Neighborhood Rattled By Explosion
By Lori Monsewicz, Repository, April 29, 2000
The glow of a late-night TV screen faded fast just after midnight Wednesday when a loud blast and an orange glow momentarily filled the Fourth Street end of De Mario Court NW. "I thought it was a bomb," said Chester H. Welsch, who had been watching television with his sister, brother and a nephew at 2538 Fourth St. NW when the single boom occurred at 1:05 a.m. "A big orange flash come down there and knocked all the windows out." On Friday afternoon, neighbors still didn't know the source of the noise, and neither did police, who took reports from 2538 and 2542 Fourth St. NW. Residents there said electric company employees called by police came out and checked a nearby transformer located on a utility pole at the intersection, but detected no trouble. The homes sustained no outages. Tom Lukowski, Canton district manager for the American Electric Power Co., said Friday that he could find no reports of any problems in the 2500 block of Fourth Street NW from Tuesday through Thursday. "I don't know who's reporting what, but we can't confirm anything at this point," he said.

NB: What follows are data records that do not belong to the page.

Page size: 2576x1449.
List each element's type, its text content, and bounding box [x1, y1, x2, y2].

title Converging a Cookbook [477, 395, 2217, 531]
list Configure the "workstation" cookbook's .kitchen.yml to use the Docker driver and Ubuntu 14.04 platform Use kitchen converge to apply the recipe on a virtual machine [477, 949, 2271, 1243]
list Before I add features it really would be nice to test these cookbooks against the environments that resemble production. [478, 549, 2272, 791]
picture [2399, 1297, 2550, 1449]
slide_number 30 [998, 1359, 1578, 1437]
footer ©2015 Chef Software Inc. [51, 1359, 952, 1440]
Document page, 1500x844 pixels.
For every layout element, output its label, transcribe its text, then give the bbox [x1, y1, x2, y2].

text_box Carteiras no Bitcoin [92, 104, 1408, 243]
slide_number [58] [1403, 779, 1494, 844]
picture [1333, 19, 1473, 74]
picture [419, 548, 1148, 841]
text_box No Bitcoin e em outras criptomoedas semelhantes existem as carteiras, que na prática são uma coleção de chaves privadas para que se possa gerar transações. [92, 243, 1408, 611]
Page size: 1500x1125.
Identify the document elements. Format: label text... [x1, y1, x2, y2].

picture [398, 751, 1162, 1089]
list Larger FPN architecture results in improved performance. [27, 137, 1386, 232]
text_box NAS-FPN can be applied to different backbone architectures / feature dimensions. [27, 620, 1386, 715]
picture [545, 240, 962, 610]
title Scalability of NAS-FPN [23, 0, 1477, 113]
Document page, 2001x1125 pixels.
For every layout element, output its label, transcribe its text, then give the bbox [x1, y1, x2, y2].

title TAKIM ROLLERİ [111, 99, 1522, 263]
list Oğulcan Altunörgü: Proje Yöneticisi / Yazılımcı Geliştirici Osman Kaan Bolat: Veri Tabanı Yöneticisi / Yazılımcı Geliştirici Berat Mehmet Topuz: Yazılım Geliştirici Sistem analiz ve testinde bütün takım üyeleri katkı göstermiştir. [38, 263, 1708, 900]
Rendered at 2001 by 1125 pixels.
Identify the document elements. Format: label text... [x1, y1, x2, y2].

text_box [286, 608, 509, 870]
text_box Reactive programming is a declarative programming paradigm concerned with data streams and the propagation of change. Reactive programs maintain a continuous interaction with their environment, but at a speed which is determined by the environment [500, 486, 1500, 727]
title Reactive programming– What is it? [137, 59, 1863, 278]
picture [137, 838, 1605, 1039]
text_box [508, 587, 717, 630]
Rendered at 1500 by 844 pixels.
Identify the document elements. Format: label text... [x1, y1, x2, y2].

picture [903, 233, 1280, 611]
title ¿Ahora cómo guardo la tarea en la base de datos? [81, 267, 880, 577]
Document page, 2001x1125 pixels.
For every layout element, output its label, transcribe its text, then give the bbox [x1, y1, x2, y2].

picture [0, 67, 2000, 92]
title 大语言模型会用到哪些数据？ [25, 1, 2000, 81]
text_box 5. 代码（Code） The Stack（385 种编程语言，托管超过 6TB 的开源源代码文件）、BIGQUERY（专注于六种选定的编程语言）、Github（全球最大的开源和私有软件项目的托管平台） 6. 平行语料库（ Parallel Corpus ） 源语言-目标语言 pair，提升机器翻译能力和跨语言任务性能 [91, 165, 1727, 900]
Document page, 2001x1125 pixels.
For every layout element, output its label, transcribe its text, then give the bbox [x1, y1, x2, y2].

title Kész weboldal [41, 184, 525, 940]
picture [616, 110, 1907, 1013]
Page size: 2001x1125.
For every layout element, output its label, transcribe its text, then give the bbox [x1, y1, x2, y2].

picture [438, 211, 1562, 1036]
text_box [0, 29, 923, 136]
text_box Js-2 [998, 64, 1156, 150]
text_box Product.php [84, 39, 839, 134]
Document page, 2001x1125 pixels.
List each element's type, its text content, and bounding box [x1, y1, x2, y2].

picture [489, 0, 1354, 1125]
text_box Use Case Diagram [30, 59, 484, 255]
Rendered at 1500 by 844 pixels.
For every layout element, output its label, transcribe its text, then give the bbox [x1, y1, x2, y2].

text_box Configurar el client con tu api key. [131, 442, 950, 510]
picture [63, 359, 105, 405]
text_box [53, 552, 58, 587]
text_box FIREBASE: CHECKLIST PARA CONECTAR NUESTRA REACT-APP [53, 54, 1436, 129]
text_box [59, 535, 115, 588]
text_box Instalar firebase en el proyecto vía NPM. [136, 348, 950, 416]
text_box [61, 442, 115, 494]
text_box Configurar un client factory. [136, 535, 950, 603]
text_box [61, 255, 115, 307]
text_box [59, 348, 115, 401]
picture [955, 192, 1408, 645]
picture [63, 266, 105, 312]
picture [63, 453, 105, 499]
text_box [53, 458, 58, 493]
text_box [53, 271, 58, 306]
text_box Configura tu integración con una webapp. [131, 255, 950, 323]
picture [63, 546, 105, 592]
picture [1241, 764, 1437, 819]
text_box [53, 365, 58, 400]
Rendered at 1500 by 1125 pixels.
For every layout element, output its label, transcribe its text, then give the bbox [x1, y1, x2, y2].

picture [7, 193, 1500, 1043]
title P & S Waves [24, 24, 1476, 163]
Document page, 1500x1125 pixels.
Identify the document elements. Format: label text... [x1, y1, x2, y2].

Still neighbors are at a loss trying to figure out what caused the blast that shook their homes and damaged belongings inside. Two windows in each house on either side of De Mario at Fourth Street were shattered. Wall hangings on 2538 fell to the floor and broke. Chrissy Bailey, who lives across De Mario at 2542 Fourth St., said everything fell off her fireplace. "It was loud; it was really loud. I'm not sure how to explain (what the sound was like)," she said, adding that she, too, had been watching television when she heard it. "The whole house shook." Bailey said that everyone on the block ran up to her house to see what happened. "It lit up the whole alley like it was daytime for a second," said her brother-in-law, Chris Rogers. Rogers, Bailey and Welsch said the neighborhood is normally quiet. The playground and parking lot for Clarendon Elementary School lies across the street. Although the next-door neighbors said they could not guess what could have caused the sound, which produced no visible damaged in the littered De Mario Court, Bailey ruled out a backfire by a passing car. "There weren't any cars around," she said, "but there are a lot of teen-agers in this neighborhood, so I don't know." Then, she shook her head and discounted the theory. "That was too loud. It had to be something else."